Personal information
- Full name: Robert Szabo
- Nickname: The Hurricane
- Born: 29 October 1965 (age 60) Wellington, New Zealand
- Home town: Wellington, New Zealand

Darts information
- Playing darts since: 1988
- Darts: 24 Gram Shot Signature
- Laterality: Right-handed
- Walk-on music: "Thunderstruck" by AC/DC

Organisation (see split in darts)
- PDC: 2013–2017

PDC premier events – best performances
- World Championship: Last 64: 2014, 2016

Other tournament wins
| DPNZ Capital Open | 2013 |
| DPNZ Tararua Open | 2015 |
| Australian Grand Prix | 2016 |
| New Zealand Ch'ship | 2010 |
| PDC New Zealand Qualifier | 2013, 2015 |

Medal record
Men's Darts
Representing New Zealand
WDF Asia-Pacific Cup
| Bronze medal – third place | 2010 Tokyo | Men's singles |
| Bronze medal – third place | 2010 Tokyo | Team event |

= Rob Szabo =

New Zealand darts player

Robert Szabo (born 29 October 1965) is a former professional darts player from New Zealand.

==Career==
Szabo claimed the 2010 New Zealand National Championship by beating Koha Kokiri 4–0 in the final.

He qualified for the 2014 PDC World Darts Championship after winning the New Zealand National Championship in July 2013.
After beating England's Ian Moss 4–3 in the preliminary round he led Phil Taylor 1–0 in sets and 1–0 in legs before losing 3–1 in sets, in the first round. His performance received high praise from numerous darts pundits including Wayne Mardle, and from Taylor himself. In June, Szabo made his debut in the World Cup of Darts as he represented New Zealand with Craig Caldwell and they lost 5–3 to Spain in the first round.
Szabo was defeated 6–1 by John Weber in the final of the Warilla Bowls Club Open and Weber was also the winner when the pair met in the final of the Oceanic Masters, this time triumphing 8–2.

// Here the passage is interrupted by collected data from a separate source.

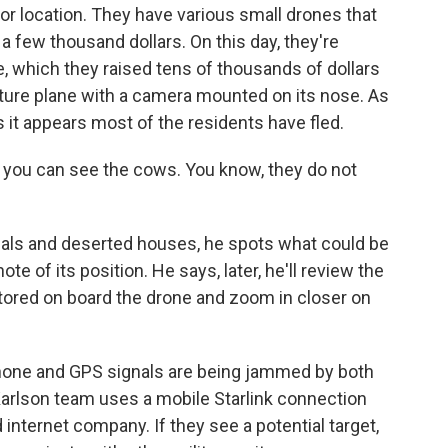
 or location. They have various small drones that
 a few thousand dollars. On this day, they're
e, which they raised tens of thousands of dollars
iature plane with a camera mounted on its nose. As
 it appears most of the residents have fled.
- you can see the cows. You know, they do not
ls and deserted houses, he spots what could be
e of its position. He says, later, he'll review the
stored on board the drone and zoom in closer on
l phone and GPS signals are being jammed by both
Karlson team uses a mobile Starlink connection
internet company. If they see a potential target,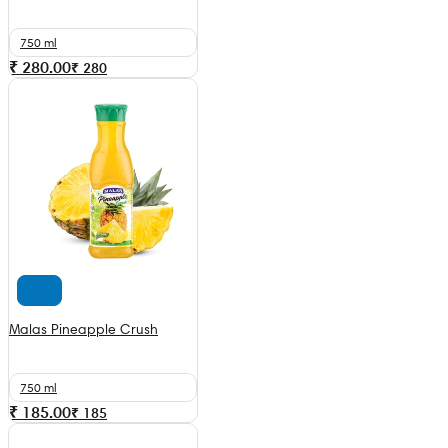
750 ml
₹ 280.00
₹
280
Malas Pineapple Crush
750 ml
₹ 185.00
₹
185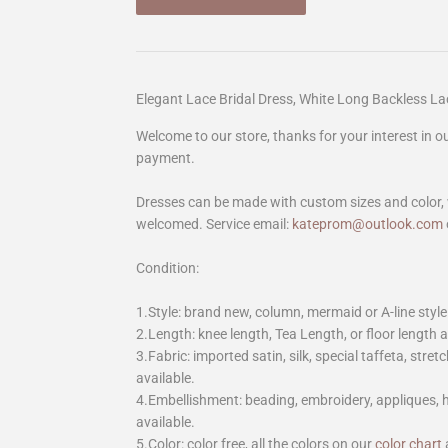
Elegant Lace Bridal Dress, White Long Backless 
Welcome to our store, thanks for your interest in 
payment.
Dresses can be made with custom sizes and color, 
welcomed. Service email:
kateprom@outlook.com
Condition:
1.Style: brand new, column, mermaid or A-line style
2.Length: knee length, Tea Length, or floor length ar
3.Fabric: imported satin, silk, special taffeta, stretc
available.
4.Embellishment: beading, embroidery, appliques,
available.
5.Color: color free, all the colors on our
color chart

Szabo won the 2015 DPNZ Tararua Open by beating Mark McGrath 7–5. He played with Warren Parry in the 2015 World Cup and they secured New Zealand's first win in the event since 2010 by knocking out Canada 5–4. They faced Northern Ireland in the second round with Szabo losing 4–1 to Brendan Dolan and Parry losing 4–0 to Michael Mansell to exit the tournament. He won the New Zealand qualifier for the 2016 World Championship by defeating Craig Caldwell 9–3. He overcame Michael Rasztovits 2–0 in the preliminary round, before losing 3–0 to Jamie Caven in the first round. His attempt to return to Alexandra Palace for the 2017 World Championship was ended in the final of the New Zealand Qualifying Event 7–3 by Parry. Szabo lost in the final of the DWA Grand Prix to Corey Cadby, but won the Harrows Australian GP by thrashing Damon Heta 6–0. At the 2017 World Cup, Szabo and Cody Harris were eliminated 5–2 by Belgium in the opening round.

==World Championship results==

===PDC===

- 2014: First round (lost to Phil Taylor 1–3) (sets)
- 2016: First round (lost to Jamie Caven 0–3)

==Personal life==

Szabo is a semi-pro darts player and earns a full-time living as a builder for Wellington construction company LT McGuiness.